• **TASK DETAILS**
Show all lines of the listing that hold the word "hematoxylin".

• **PROVIDED DATA**
**********
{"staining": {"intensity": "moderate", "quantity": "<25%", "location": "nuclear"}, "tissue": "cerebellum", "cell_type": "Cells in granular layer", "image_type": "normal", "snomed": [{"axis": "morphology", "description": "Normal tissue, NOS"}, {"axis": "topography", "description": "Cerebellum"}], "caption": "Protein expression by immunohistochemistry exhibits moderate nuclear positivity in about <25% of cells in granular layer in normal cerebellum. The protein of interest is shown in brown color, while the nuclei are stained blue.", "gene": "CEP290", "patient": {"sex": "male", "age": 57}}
**********
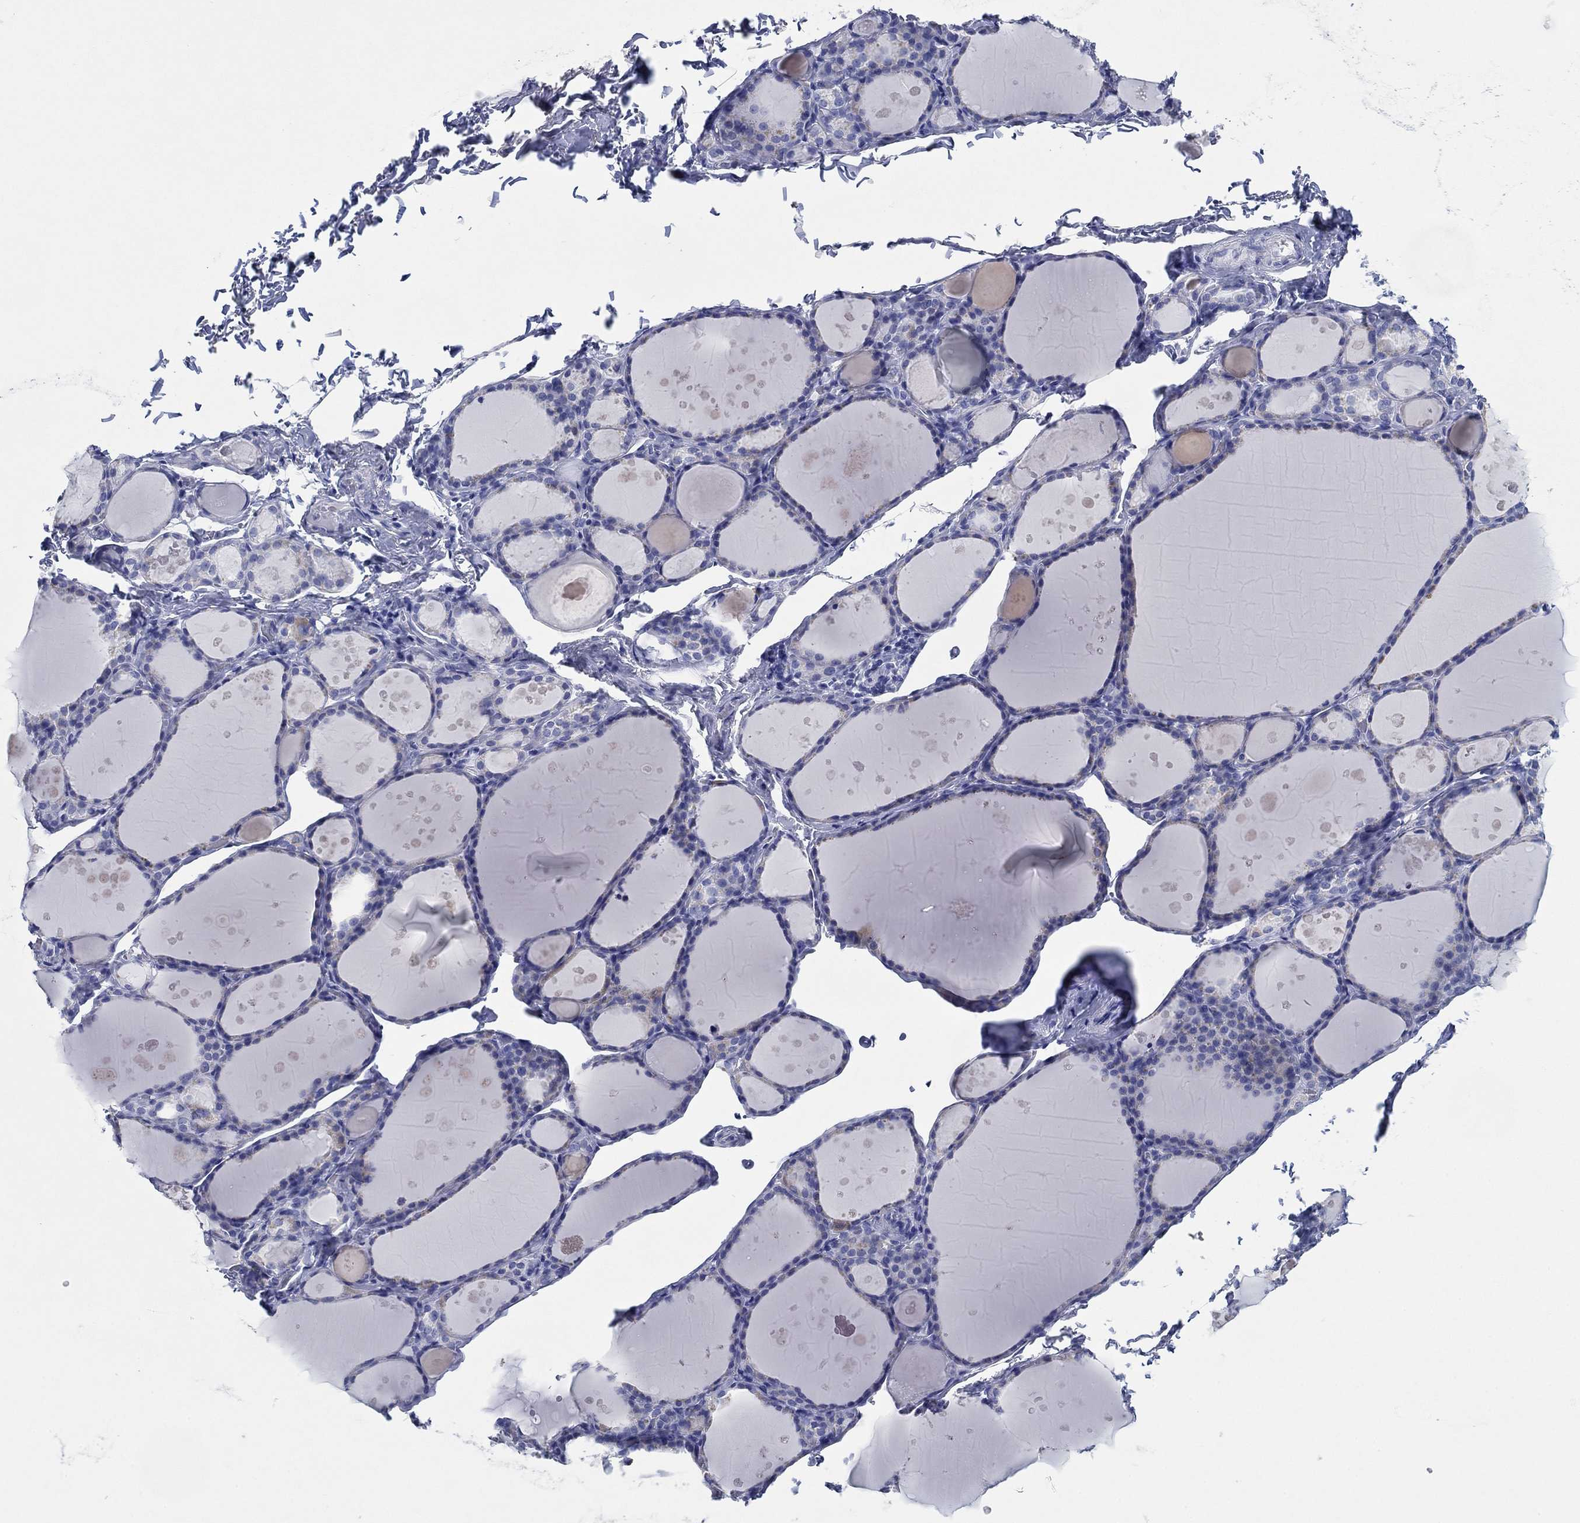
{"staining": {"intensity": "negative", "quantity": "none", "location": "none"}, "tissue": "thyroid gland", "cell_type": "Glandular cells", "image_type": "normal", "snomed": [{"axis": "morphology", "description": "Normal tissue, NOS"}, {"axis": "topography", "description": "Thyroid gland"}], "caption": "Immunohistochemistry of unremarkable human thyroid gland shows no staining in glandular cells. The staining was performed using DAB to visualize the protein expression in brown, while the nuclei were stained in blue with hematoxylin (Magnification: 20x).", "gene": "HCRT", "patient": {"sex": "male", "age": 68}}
**********
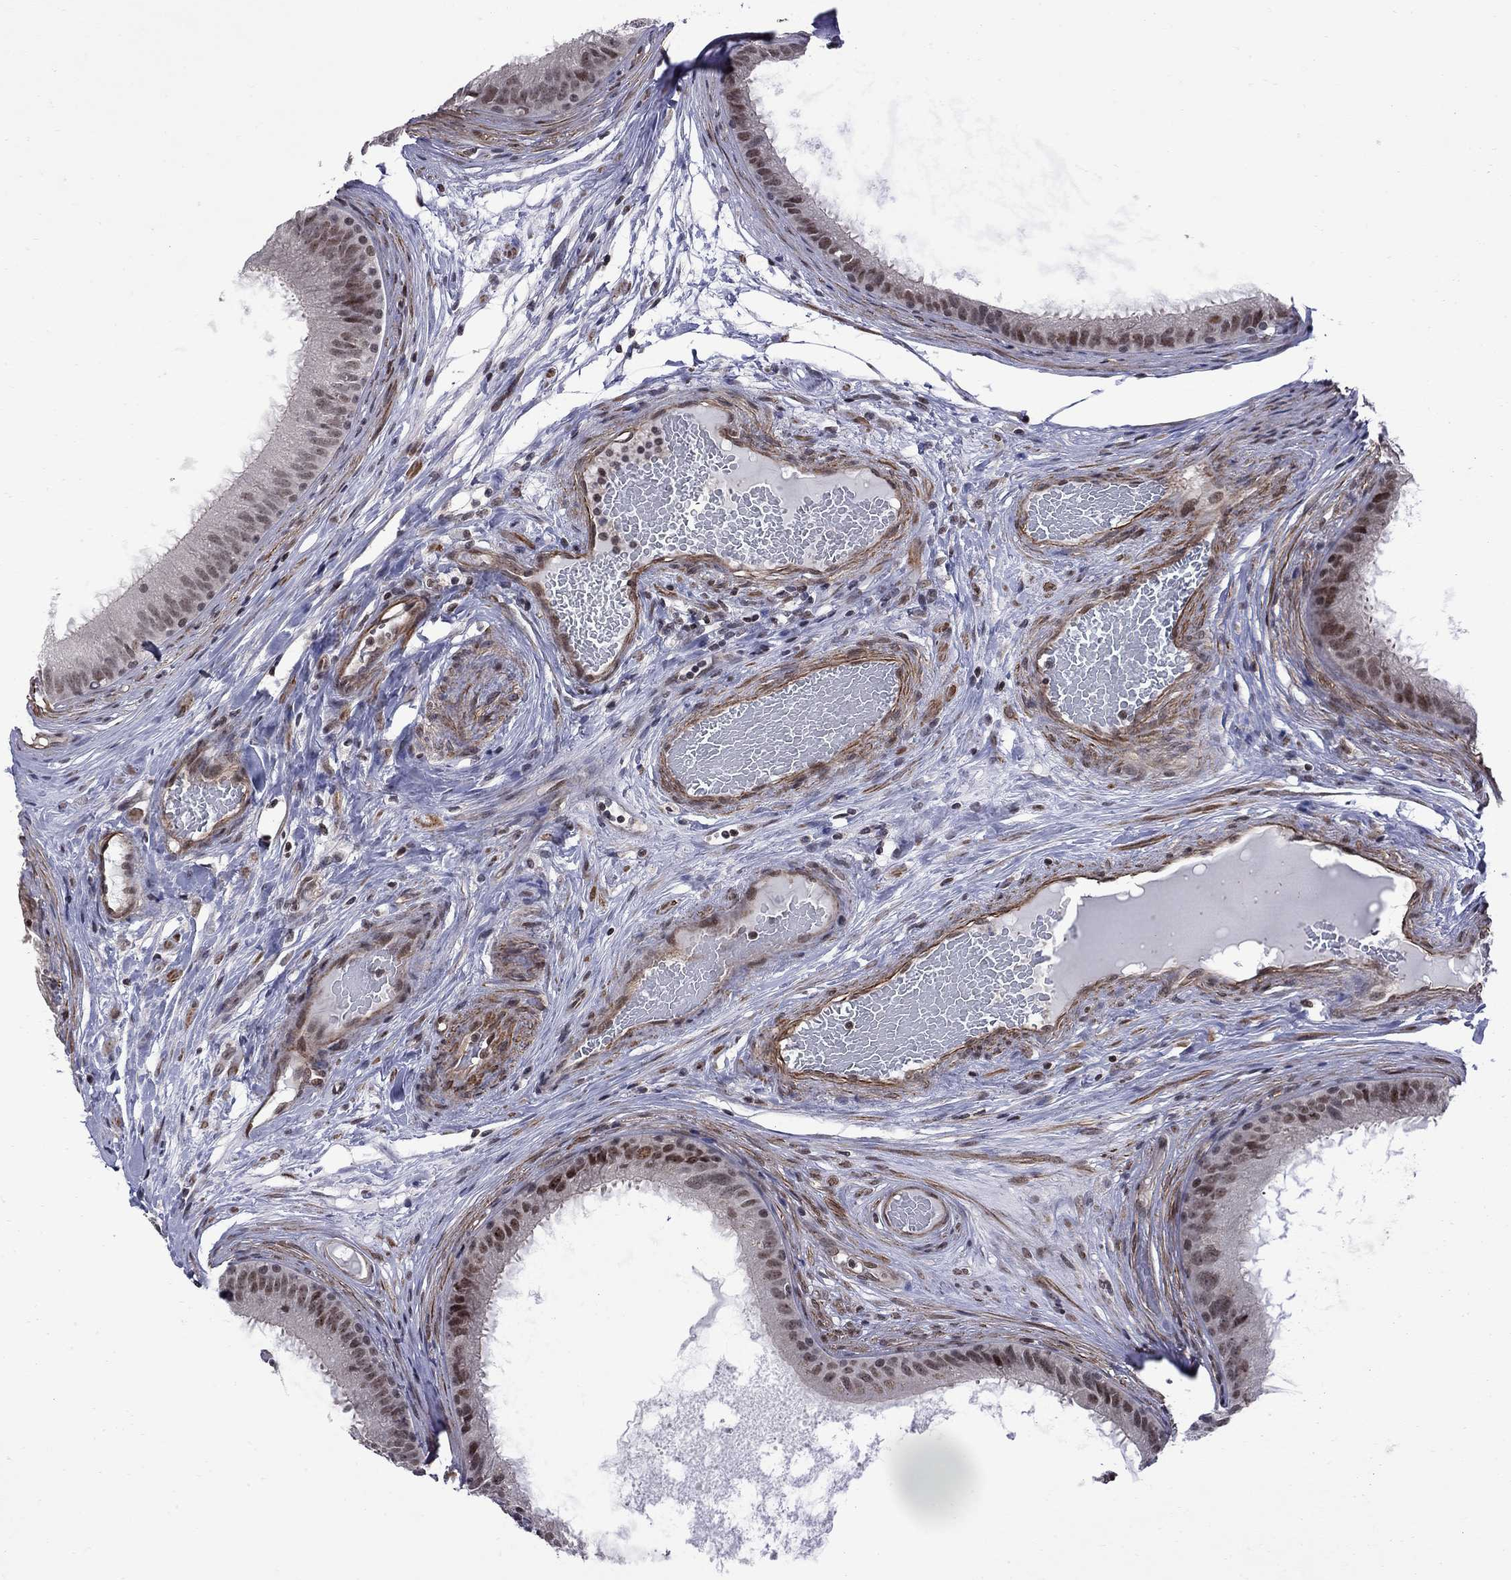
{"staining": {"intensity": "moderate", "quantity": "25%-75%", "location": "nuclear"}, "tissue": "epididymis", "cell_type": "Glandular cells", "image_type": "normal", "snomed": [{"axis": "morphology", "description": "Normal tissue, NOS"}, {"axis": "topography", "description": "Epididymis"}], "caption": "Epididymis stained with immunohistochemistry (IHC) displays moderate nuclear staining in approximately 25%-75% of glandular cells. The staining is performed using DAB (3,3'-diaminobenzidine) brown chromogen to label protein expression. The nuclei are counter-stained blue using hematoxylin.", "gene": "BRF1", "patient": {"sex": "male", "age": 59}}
**********
• **SOLUTION FOR THIS EXERCISE**
{"staining": {"intensity": "negative", "quantity": "none", "location": "none"}, "tissue": "thyroid gland", "cell_type": "Glandular cells", "image_type": "normal", "snomed": [{"axis": "morphology", "description": "Normal tissue, NOS"}, {"axis": "topography", "description": "Thyroid gland"}], "caption": "Immunohistochemistry of unremarkable human thyroid gland shows no staining in glandular cells. The staining was performed using DAB to visualize the protein expression in brown, while the nuclei were stained in blue with hematoxylin (Magnification: 20x).", "gene": "HCRT", "patient": {"sex": "male", "age": 68}}
{"staining": {"intensity": "moderate", "quantity": "25%-75%", "location": "nuclear"}, "tissue": "epididymis", "cell_type": "Glandular cells", "image_type": "normal", "snomed": [{"axis": "morphology", "description": "Normal tissue, NOS"}, {"axis": "topography", "description": "Epididymis"}], "caption": "Epididymis stained with immunohistochemistry (IHC) displays moderate nuclear staining in approximately 25%-75% of glandular cells. The staining is performed using DAB (3,3'-diaminobenzidine) brown chromogen to label protein expression. The nuclei are counter-stained blue using hematoxylin.", "gene": "BRF1", "patient": {"sex": "male", "age": 59}}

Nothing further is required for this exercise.